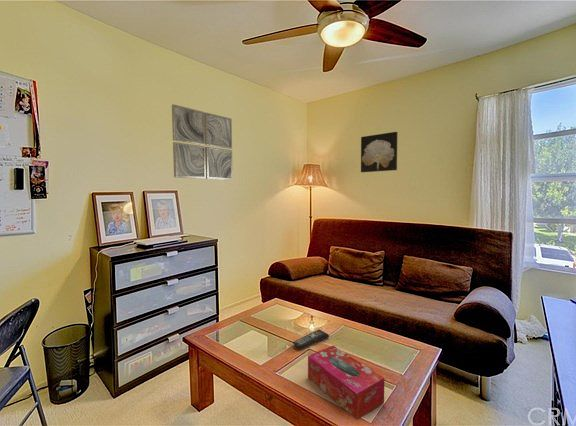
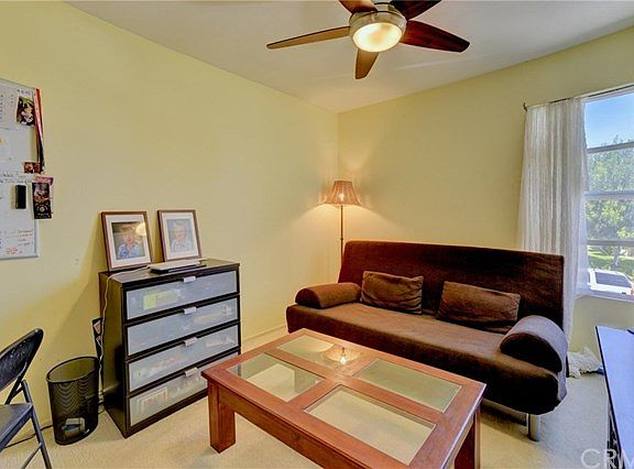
- wall art [360,131,399,173]
- tissue box [307,345,385,421]
- remote control [292,329,330,350]
- wall art [171,103,234,181]
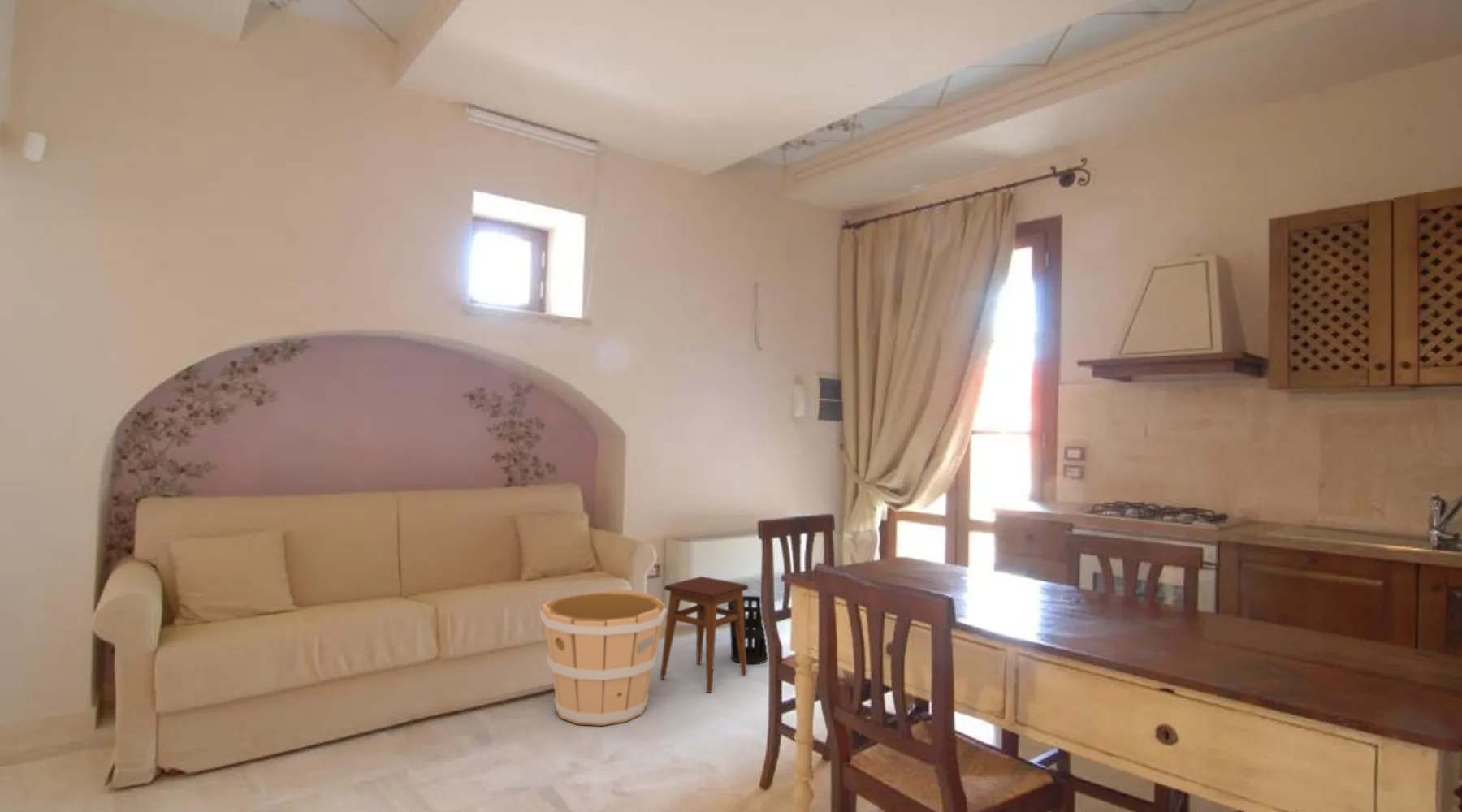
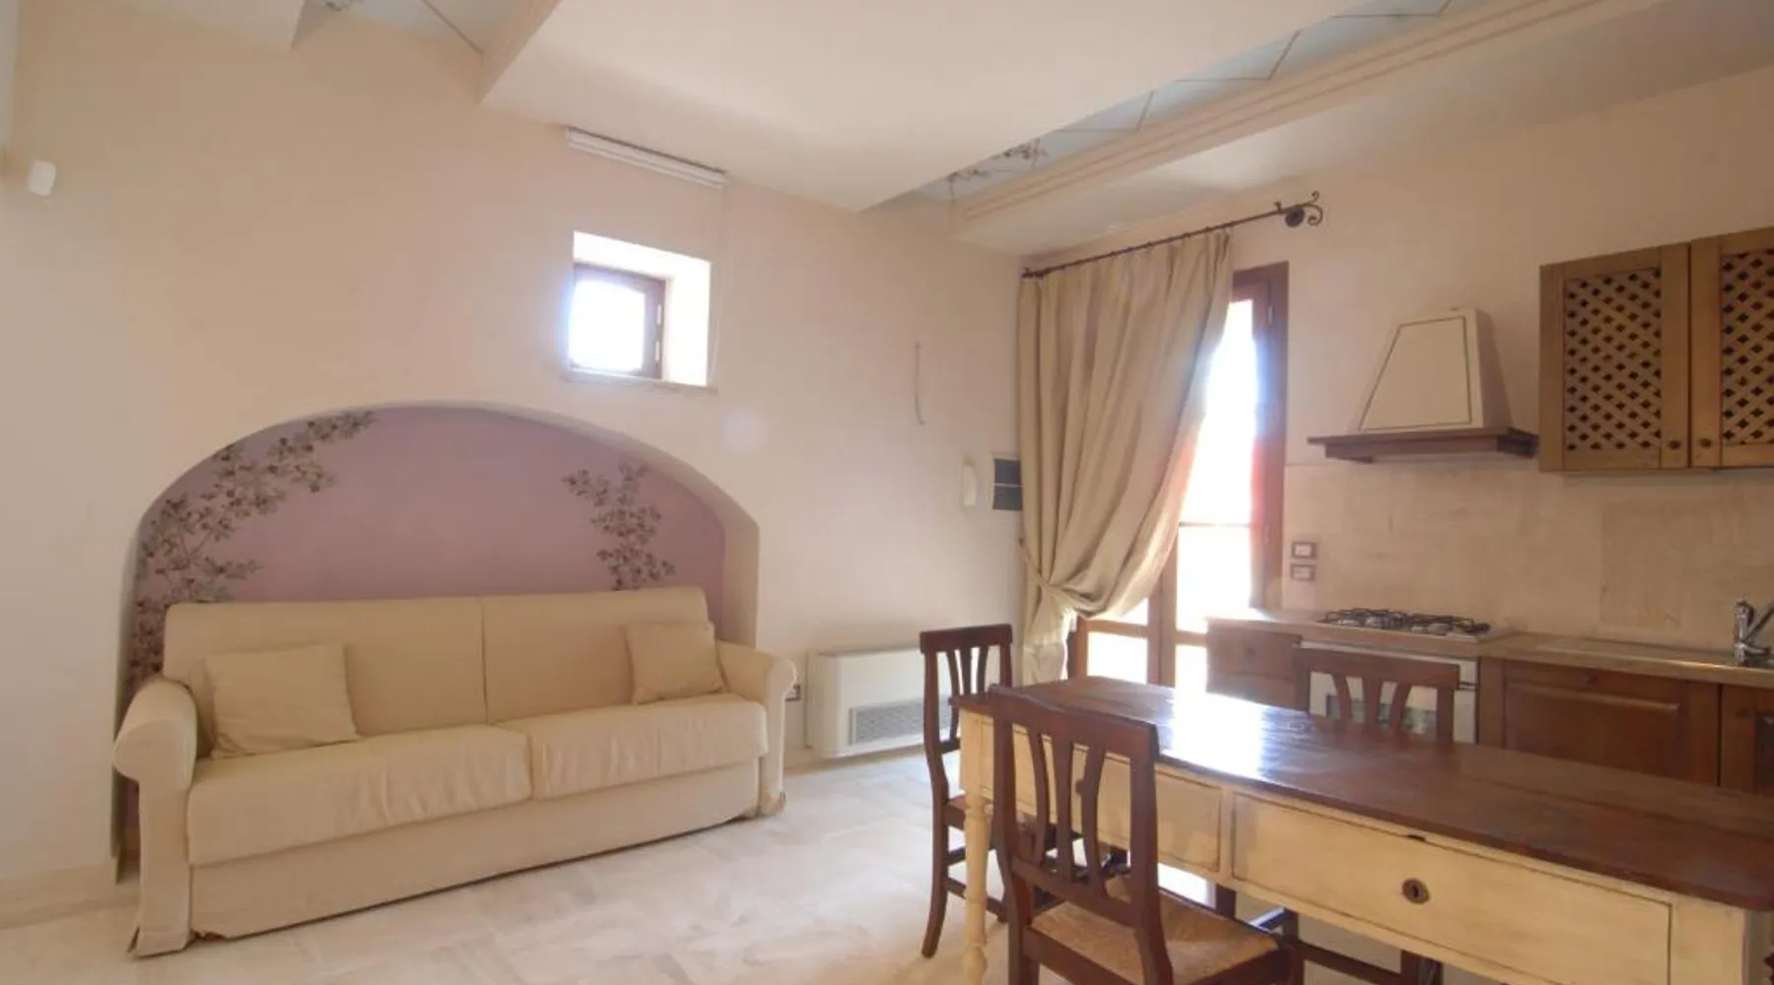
- stool [660,576,749,693]
- wastebasket [727,595,768,665]
- wooden bucket [539,588,668,727]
---+---
§ **EXERCISE AIM**: The records above are to be repeated word for word, with the pictures omitted.

§ **PROBLEM SOLUTION**:
- wall art [360,131,399,173]
- tissue box [307,345,385,421]
- remote control [292,329,330,350]
- wall art [171,103,234,181]
- stool [660,576,749,693]
- wastebasket [727,595,768,665]
- wooden bucket [539,588,668,727]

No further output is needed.